*Material shown*
▬▬▬▬▬▬

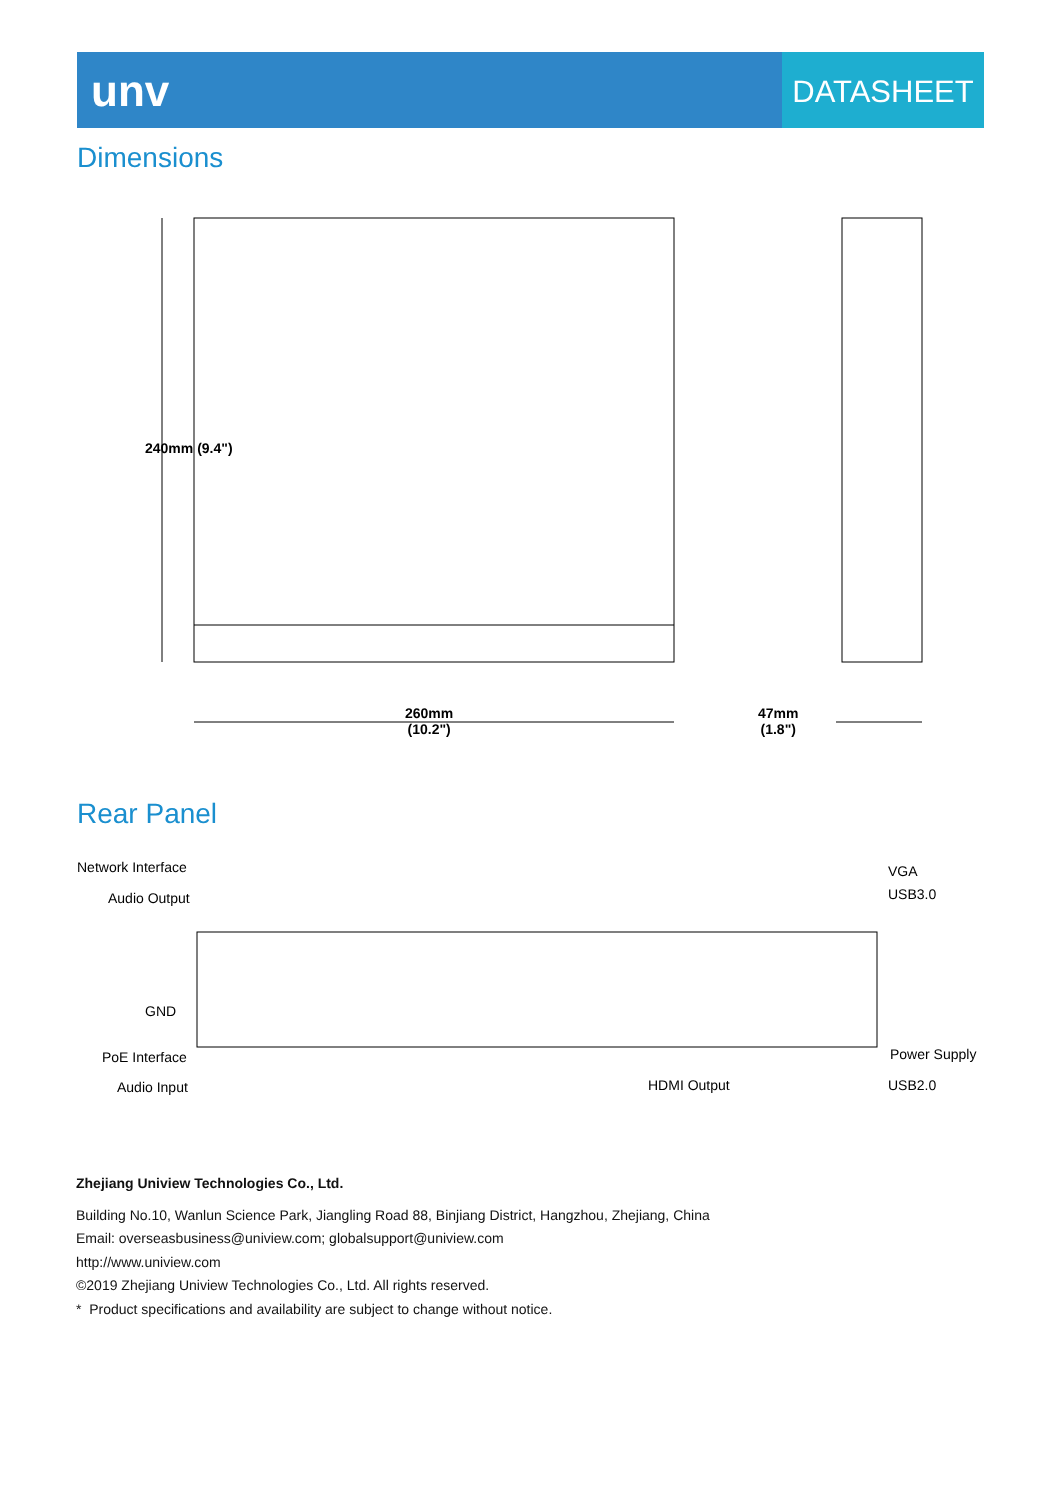unv
DATASHEET
Dimensions
240mm (9.4")
260mm
(10.2")
47mm
(1.8")
Rear Panel
Network Interface
Audio Output
GND
PoE Interface
Audio Input
VGA
USB3.0
Power Supply
HDMI Output USB2.0
Zhejiang Uniview Technologies Co., Ltd.
Building No.10, Wanlun Science Park, Jiangling Road 88, Binjiang District, Hangzhou, Zhejiang, China
Email: overseasbusiness@uniview.com; globalsupport@uniview.com
http://www.uniview.com
©2019 Zhejiang Uniview Technologies Co., Ltd. All rights reserved.
* Product specifications and availability are subject to change without notice.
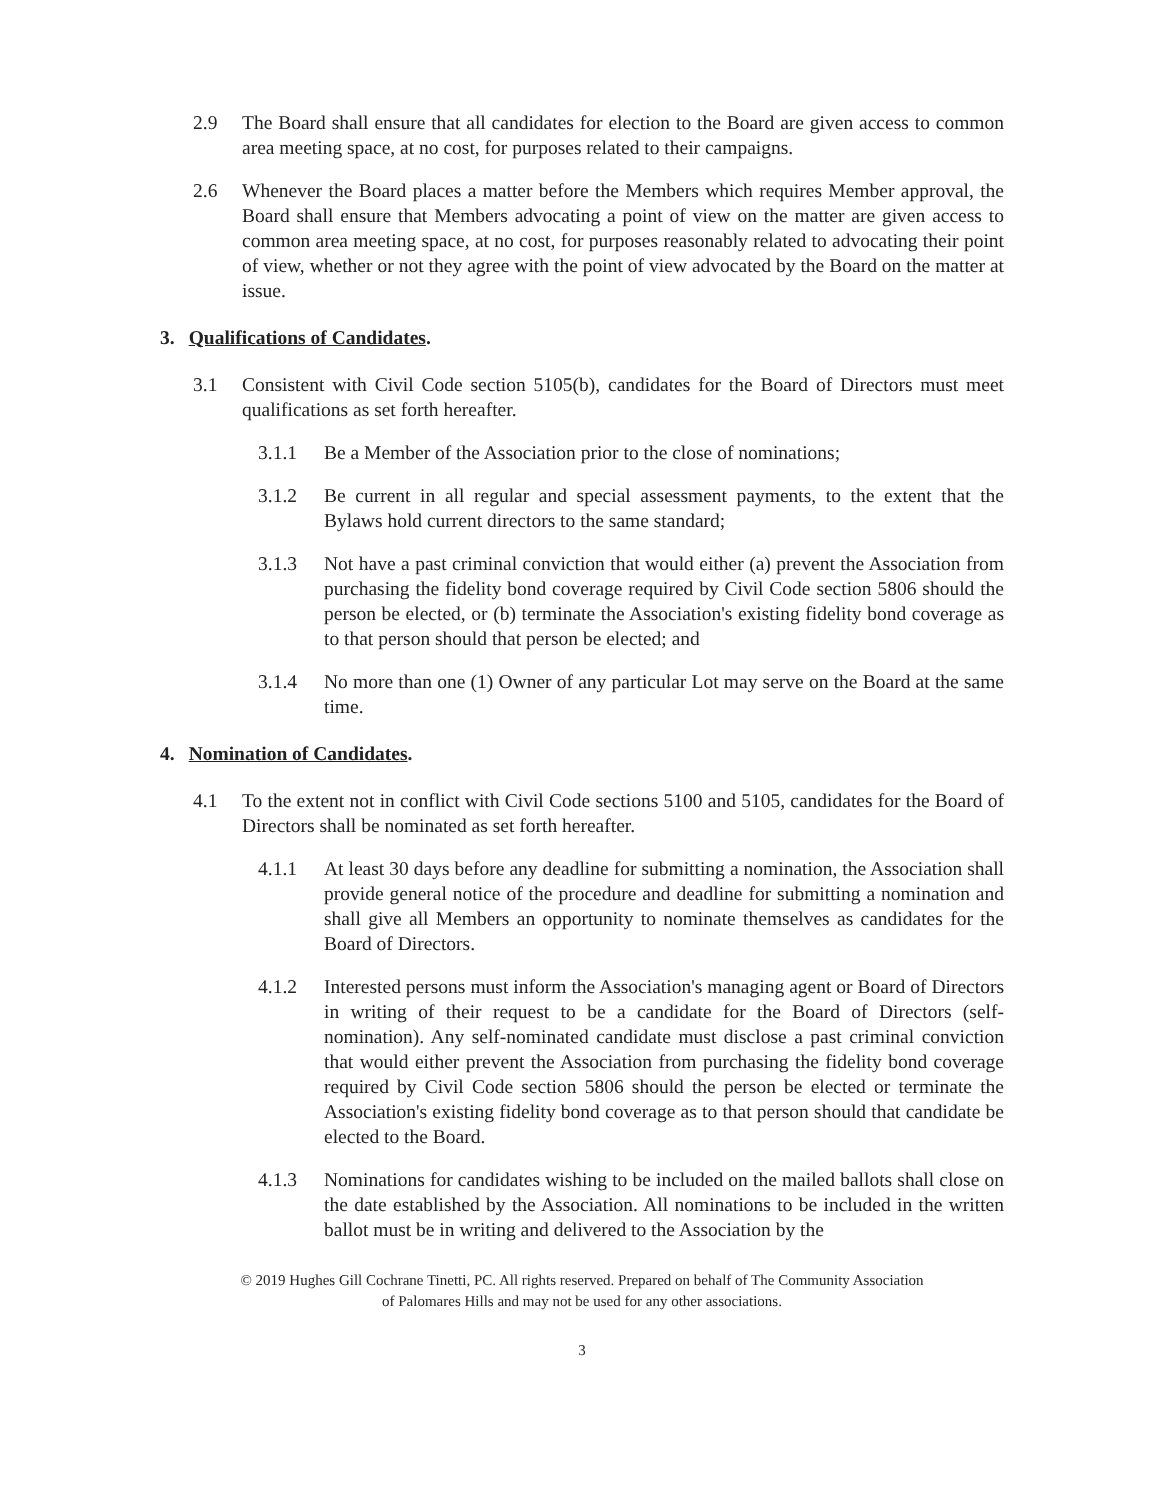2.9 The Board shall ensure that all candidates for election to the Board are given access to common area meeting space, at no cost, for purposes related to their campaigns.
2.6 Whenever the Board places a matter before the Members which requires Member approval, the Board shall ensure that Members advocating a point of view on the matter are given access to common area meeting space, at no cost, for purposes reasonably related to advocating their point of view, whether or not they agree with the point of view advocated by the Board on the matter at issue.
3. Qualifications of Candidates.
3.1 Consistent with Civil Code section 5105(b), candidates for the Board of Directors must meet qualifications as set forth hereafter.
3.1.1 Be a Member of the Association prior to the close of nominations;
3.1.2 Be current in all regular and special assessment payments, to the extent that the Bylaws hold current directors to the same standard;
3.1.3 Not have a past criminal conviction that would either (a) prevent the Association from purchasing the fidelity bond coverage required by Civil Code section 5806 should the person be elected, or (b) terminate the Association's existing fidelity bond coverage as to that person should that person be elected; and
3.1.4 No more than one (1) Owner of any particular Lot may serve on the Board at the same time.
4. Nomination of Candidates.
4.1 To the extent not in conflict with Civil Code sections 5100 and 5105, candidates for the Board of Directors shall be nominated as set forth hereafter.
4.1.1 At least 30 days before any deadline for submitting a nomination, the Association shall provide general notice of the procedure and deadline for submitting a nomination and shall give all Members an opportunity to nominate themselves as candidates for the Board of Directors.
4.1.2 Interested persons must inform the Association's managing agent or Board of Directors in writing of their request to be a candidate for the Board of Directors (self-nomination). Any self-nominated candidate must disclose a past criminal conviction that would either prevent the Association from purchasing the fidelity bond coverage required by Civil Code section 5806 should the person be elected or terminate the Association's existing fidelity bond coverage as to that person should that candidate be elected to the Board.
4.1.3 Nominations for candidates wishing to be included on the mailed ballots shall close on the date established by the Association. All nominations to be included in the written ballot must be in writing and delivered to the Association by the
© 2019 Hughes Gill Cochrane Tinetti, PC. All rights reserved. Prepared on behalf of The Community Association
of Palomares Hills and may not be used for any other associations.
3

▬▬▬▬▬▬

*Aim of the exercise*
Leave out the pictures. Return exactly the lines from the first line of the records to the line bearing "4.1.1 At least", inclusive.

*Task response*
unv
DATASHEET
Dimensions
240mm (9.4")
260mm
(10.2")
47mm
(1.8")
Rear Panel
Network Interface
Audio Output
GND
PoE Interface
Audio Input
VGA
USB3.0
Power Supply
HDMI Output USB2.0
Zhejiang Uniview Technologies Co., Ltd.
Building No.10, Wanlun Science Park, Jiangling Road 88, Binjiang District, Hangzhou, Zhejiang, China
Email: overseasbusiness@uniview.com; globalsupport@uniview.com
http://www.uniview.com
©2019 Zhejiang Uniview Technologies Co., Ltd. All rights reserved.
* Product specifications and availability are subject to change without notice.
2.9 The Board shall ensure that all candidates for election to the Board are given access to common area meeting space, at no cost, for purposes related to their campaigns.
2.6 Whenever the Board places a matter before the Members which requires Member approval, the Board shall ensure that Members advocating a point of view on the matter are given access to common area meeting space, at no cost, for purposes reasonably related to advocating their point of view, whether or not they agree with the point of view advocated by the Board on the matter at issue.
3. Qualifications of Candidates.
3.1 Consistent with Civil Code section 5105(b), candidates for the Board of Directors must meet qualifications as set forth hereafter.
3.1.1 Be a Member of the Association prior to the close of nominations;
3.1.2 Be current in all regular and special assessment payments, to the extent that the Bylaws hold current directors to the same standard;
3.1.3 Not have a past criminal conviction that would either (a) prevent the Association from purchasing the fidelity bond coverage required by Civil Code section 5806 should the person be elected, or (b) terminate the Association's existing fidelity bond coverage as to that person should that person be elected; and
3.1.4 No more than one (1) Owner of any particular Lot may serve on the Board at the same time.
4. Nomination of Candidates.
4.1 To the extent not in conflict with Civil Code sections 5100 and 5105, candidates for the Board of Directors shall be nominated as set forth hereafter.
4.1.1 At least 30 days before any deadline for submitting a nomination, the Association shall provide general notice of the procedure and deadline for submitting a nomination and shall give all Members an opportunity to nominate themselves as candidates for the Board of Directors.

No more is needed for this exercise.